L’incognita dello Yuan tra guerre commerciali e nuovi consumi

La settimana passata è stata decisamente una settimana positiva per le Borse. La quarta consecutiva per Wall Street, che ha visto il Nasdaq attestarsi su nuovi massimi storici. Il listino tecnologico è più caro rispetto ad altri indici azionari, i quali (evidentemente) hanno risentito maggiormente delle tensioni internazionali.

Il record del Nasdaq è arrivato poco prima della delusione dei bilanci di  Facebook e Twitter e, nonostante la doccia fredda, resta in testa alla classifica degli indici azionari da gennaio, con un rialzo superiore al 13% (anche grazie agli acquisti dopo i buoni risultati di Amazon). I due social network (che hanno pesantemente rivisto al ribasso la propria capitalizzazione) vantano oggi un parco utenti ripulito da profili falsi e volumi di traffico più veritieri, condizione che potrebbe risollevare gli investitori, nonostante le performance non proprio esaltanti.

I listini più esposti ad attività manifatturiere e dei servizi hanno tirato un sospiro di sollievo dopo l’accordo sui dazi tra i presidenti degli Stati Uniti Donald Trump e della Commissione europea Jean-Claude Juncker. L’intesa ha giovato a tutti, facendo registrare saldi positivi. In Europa ne ha beneficiato soprattutto il Dax tedesco, sebbene i produttori delle auto di fascia alta tedesche siano sempre nel mirino del protezionismo americano.

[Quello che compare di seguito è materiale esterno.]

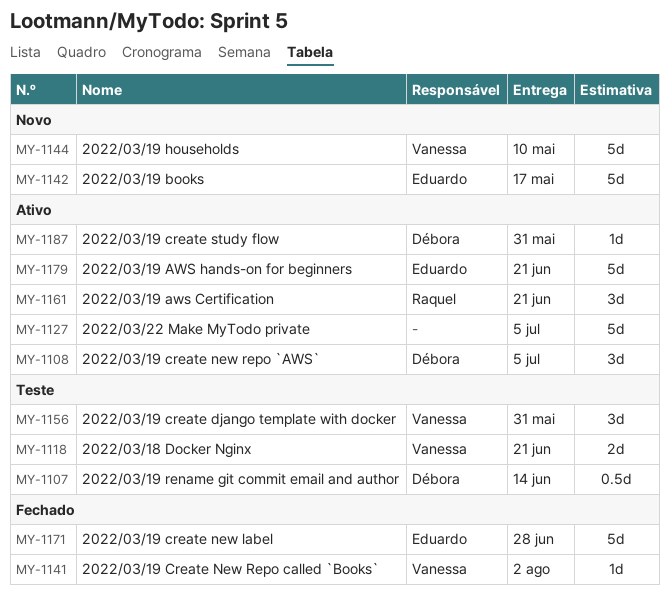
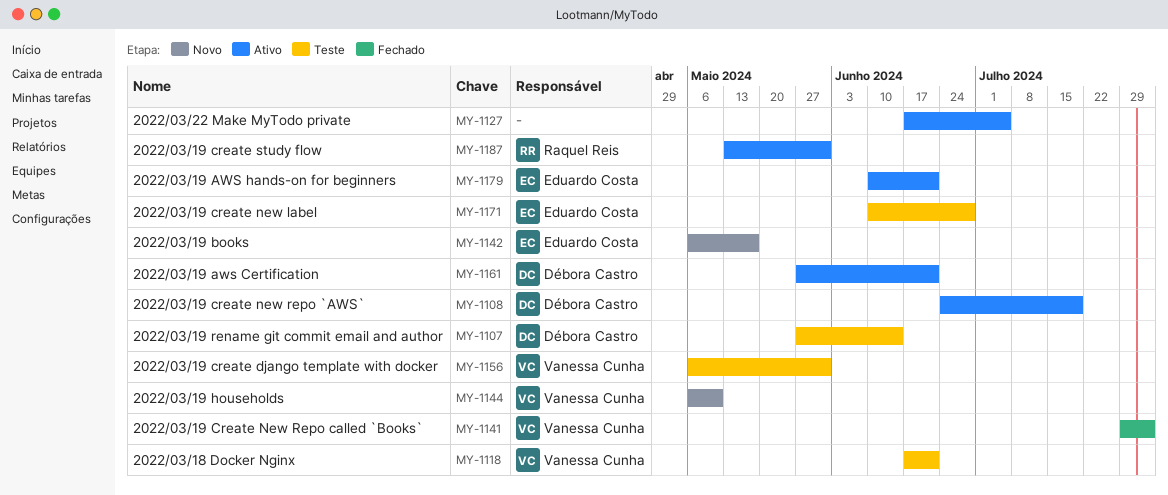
MY-1108, due: Jul 5 -> Jul 19
MY-1161, owner: Raquel Reis -> Débora Castro
MY-1171, status: Fechado -> Teste
MY-1187, owner: Débora Castro -> Raquel Reis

Grazie al patto tra Stati Uniti ed Unione Europea, finalmente si inizierebbe a delineare il vero obiettivo dell’attacco di Trump: non tanto la voglia di far scattare una guerra che, in prima istanza, danneggerebbe soprattutto gli USA; quanto ottenere qualcosa da mostrare all’elettorato in occasione delle “mid-term” (previste per Novembre). L’incognita, e forse l’obiettivo finale di questa battaglia è la Cina. Le Borse di Shanghai e Shenzen sono in calo a doppia cifra da inizio anno, mentre l’economia cinese sta attraversando una fase di transizione. Dopo una crescita esponenziale il passaggio dalla spinta dell’export a quella dei consumi potrebbe essere problematica. Sintomo del malessere è la poderosa svalutazione dello yuan. Tuttavia, le autorità cinesi sanno che non possono intervenire senza creare squilibri internazionali (come 2015 quando lo yuan crollò improvvisamente) ed è probabile che nel mese di agosto la valuta di Pechino venga portata progressivamente in alto. Una situazione che si verificherà soprattutto se Trump minaccerà dazi sull’export cinese: rialzare la soglia, infatti, renderebbe nullo l’effetto dei dazi sulle esportazioni verso gli Stati Uniti.